For CKMR the focus is on pairwise comparisons of sampled individuals. Let \(i\) and \(j\) represent two individuals sampled from a population and the comparison of their genotypes generates a discrete kinship category \({K}_{ij}\) which, for example, could be unrelated, mother–offspring or half-sibling pair.

The probability of a particular kinship relationship, written as \({\mathbb{P}}({K}_{ij} = {k}_{ij }| {{\varvec{z}}}_{i},{{\varvec{z}}}_{j};{\varvec{\theta}}\)) can be calculated for each pair and kinship type. The notation emphasizes that the probability is conditional on covariate vectors \({{\varvec{z}}}_{i}\) and \({{\varvec{z}}}_{j}\) gathered for the two individuals at capture, noting that the covariates \({{\varvec{z}}}_{i}\) and \({{\varvec{z}}}_{j}\) do not include information on genotype or kinship to other individuals.
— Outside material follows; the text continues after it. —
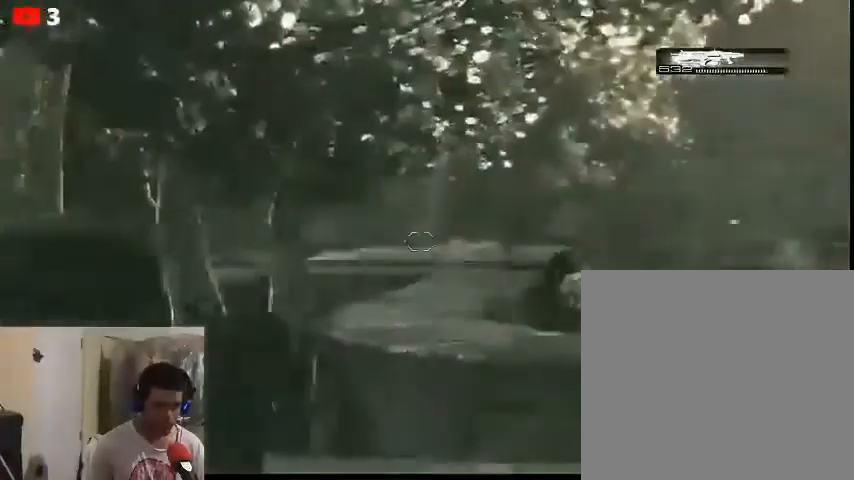
{"buttons": ["L2"], "left_stick": "right", "right_stick": "right", "events": [[233, "right_stick", "center"], [400, "right_stick", "right"]]}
Common covariates include year of sampling, sex, and year of birth \(({y}_{i},{y}_{j})\) if ages can be obtained. The kinship probabilities are the building blocks of the pseudo-likelihood defined below and link the population dynamics model, and the associated parameters \({\varvec{\theta}}\), with observed kinship for the pair of individuals. Typical base model parameters include adult abundance at time \(t\), trend, and mortality/survival. For brevity in the following, we drop the \({\varvec{\theta}}\) from the notation.
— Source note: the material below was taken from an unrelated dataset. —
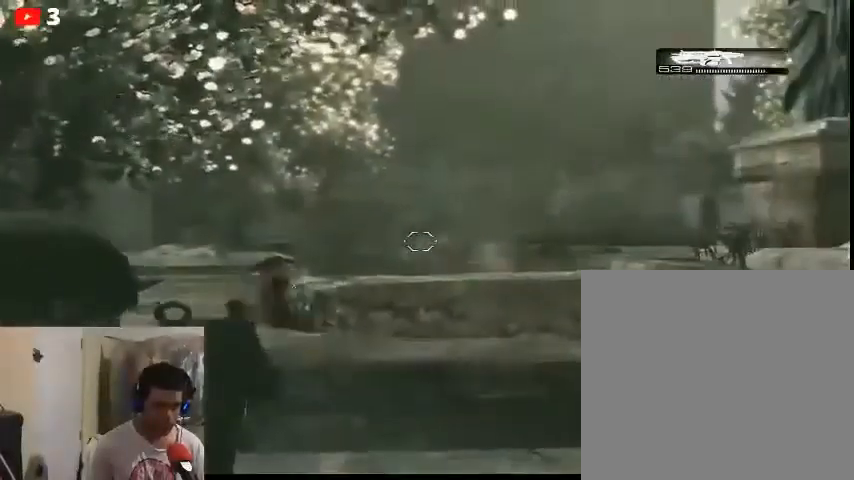
{"buttons": ["L2"], "left_stick": "center", "right_stick": "up", "events": [[167, "right_stick", "up"], [200, "R2", "down"], [300, "R2", "up"], [367, "R2", "down"], [500, "R2", "up"]]}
To formulate expressions for the kinship probabilities, we use the notion of expected relative reproductive output (ERRO)10. For example, the probability that a sampled female \(i\) is the mother of \(j\) can be written as

$${P}_{ijk}={\mathbb{P}}({K}_{ij}= k | {{\varvec{z}}}_{i},{{\varvec{z}}}_{j})=\frac{{\mathbb{E}}\left[{R}_{i}\left({y}_{j}\right)|{{\varvec{z}}}_{i}\boldsymbol{ }, {{\varvec{z}}}_{j}\right]}{{\mathbb{E}}\left[{R}_{+}\left({y}_{j}\right)|{{\varvec{z}}}_{j}\right]},$$

where \(k\) indexes over kinship type (\(k\) =MOP in this instance), the reproductive output of an individual in year \(t\) is a random variable \(R(t)\), \({\mathbb{E}}[{R}_{i}({y}_{j})|{{\varvec{z}}}_{i}, {{\varvec{z}}}_{j}]\) is the expected reproductive output of female \(i\) in the year of \(j\)’s birth, and \({\mathbb{E}}[{R}_{+}({y}_{j})|{{\varvec{z}}}_{j}]\) is the total expected reproductive output of all adult females in year \({y}_{j}\). Formulations are similar for other kinship types but require the re-expression of this ERRO principle in terms of case-specific covariates and parameters (see Sect. 3 of Bravington et al.10 for examples). The difficulty of re-expression depends on the biology and sampling of the species, with integrating uncertain age a challenging example.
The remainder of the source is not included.